**Seçilen metin**
#####

Ne yapacağınızı da söyleyin... - Havadis Gazetesi | Kıbrıs Haber
Perşembe, Nisan 25, 2024
Köşe Yazarları

Ne yapacağınızı da söyleyin…

Köş, MoreketMehmet Moreket

Eleştiriler, eylemler, senaryolar, hükümet kurma projeleri havada uçuşuyor.

Kimi maaşların bile nasıl ödendiğini görmezden gelip, göç yasası falan diye eylem yaparken, kimi de koltuk rüyalarında.


Oysa ülkenin gerçeği başka.

Türkiye’nin katkısı olmadan bu değirmenin dönemeyeceği açık.

En azından şimdilik.

Çünkü biz öyle bir yapı yaratmayı hiç düşünmedik.

Yani “kendi kendine yeten” bir yapı…

Söyledik, söyledik, ağızlara sakız ettik, anlamını kaybettik.

Çünkü o yönde hiç gayret göstermedik.

“Nasıl olsa gelir, nasıl olsa alırız” hesabında politikalar üretildi, icraatlar yapıldı bu ülkede.

“Ne seni, ne paranı diyenler bile, aynı günlerde, “git nereden bulursan bul” diyebildiler.

Şimdi şunu çok merak ediyorum…

“Onu da yap, bunu da yap” diyenler, kendilerine “nasıl” sorusunu soruyor mu?

Yani birine sürekli bunu söylediğinde, imkanı var da yapmıyor anlamı çıkar.

Öyle mi acaba?

Diğer taraftan, “Biz geliriz, şöyle yaparız, böyle yaparız” diyenler.

Onların formülü nedir?

“Türkiye’den en iyi parayı ben alırım” demesinler bana.

Ben burada kendi kendine yetmekten bahsediyorum.

Önce dibe vurduğumuzu kabul etmek, sonra bunu kendi kendimize yetme fırsatına dönüştürmek.

Tabii eğer niyet buysa.

Evet, o desteğe ihtiyacımız var. Ama biz o desteği hiç kendi kendimize yeterli bir ekonomi yaratmak için kullanmadık ki.

Şimdi geldiğimiz eşikte, bu saltanatın sürmeyeceğini görüp, bir mucize yaratmak durumundayız. Hem yerel kaynaklardan gelirlerin artırılması, hem muhtemel kaynağın harcanma şekli ile ilgili.

#####

**Yapılacak görevler**
1) Kendi kendine yetme üzerine köşe yazısında yazar, Türkiye'nin katkısı olmadan bu değirmenin dönemeyeceğini neden söylüyor? Bir ila üç cümleyle açıklayın.
2) Kendi kendine yetme üzerine köşe yazısının devamını, son cümleden sonra başlayarak yazın.

**Veri seti**
#####

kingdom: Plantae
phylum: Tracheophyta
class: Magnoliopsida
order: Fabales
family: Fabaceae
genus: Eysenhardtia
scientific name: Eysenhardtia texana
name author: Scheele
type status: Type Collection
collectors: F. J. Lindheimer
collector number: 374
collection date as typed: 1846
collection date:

#####

**Cevap listesi**
1) Yazara göre bunun sebebi, kendi kendine yeten bir yapı yaratmayı hiç düşünmemiş olmamız. Bu yüzden değirmen, en azından şimdilik, Türkiye'nin katkısı olmadan dönemez.

2)
Bunlar önemli.

Yine alıp, verimsiz alanlara, rant gibi dağıtacaksanız, eksik kalsın.

Siz söyleyin bakalım, neyi nasıl yapacağınızı, formüllerinizi.

“Sen, ben, yanımıza falanı da alalım, hükümet kuralım” demekle olmuyor bu işler.

Bu ülkede denenmeyen hiçbir formül kalmadı. Tek partinin çoğunluğuna dayalı hükümetler de gördük, iki büyük partinin hükümetini de. Ama yanlış düzen aynen devam etti.

Vatandaş perişandır. Vatandaş yarını göremez durumdadır. Ülke ekonomisi uçurumun kenarındadır.

Bakın, rakamlar bir bir çıkıyor. Temel harcamalar da, alışkanlıklar da değişmiş. Satışlarda düşüş var.

Kalkınma falan, uzun vadeli işler. Var olan düzeyi devam ettirebilmek bile büyük başarı olacak.

Ama nasıl?

Büyük büyük laflar, vaadler karın doyurmuyor, aksine, tepki topluyor.

Örneğin Ersin Tatar, “bütçeyi batırdılar” derken, kendisinin nasıl çıkaracağını söylemiyor. Eroğlu’nun cebinden hiç çıkartamadığı o formül gibi.

“Milli” mutabakat hükümeti isteyen Erhan Arıklı,  “kronikleşmiş” dediği sorunları nasıl çözmeyi düşünüyor acaba?

“Göç yasası”ndan bahseden, ama diğer yandan ekonomik protokola da tepki koyan sendikalar, aklınızda bir çare var mı? Varsa onu da söyleyin.

Var aslında, çare var. Şu yoklukta bile çar çur edilen milyonlarca liramız var.

Verimsiz teşvikler, paraya doymuş sektörlere vergi muafiyetleri, niye kimse onlardan bahsetmiyor?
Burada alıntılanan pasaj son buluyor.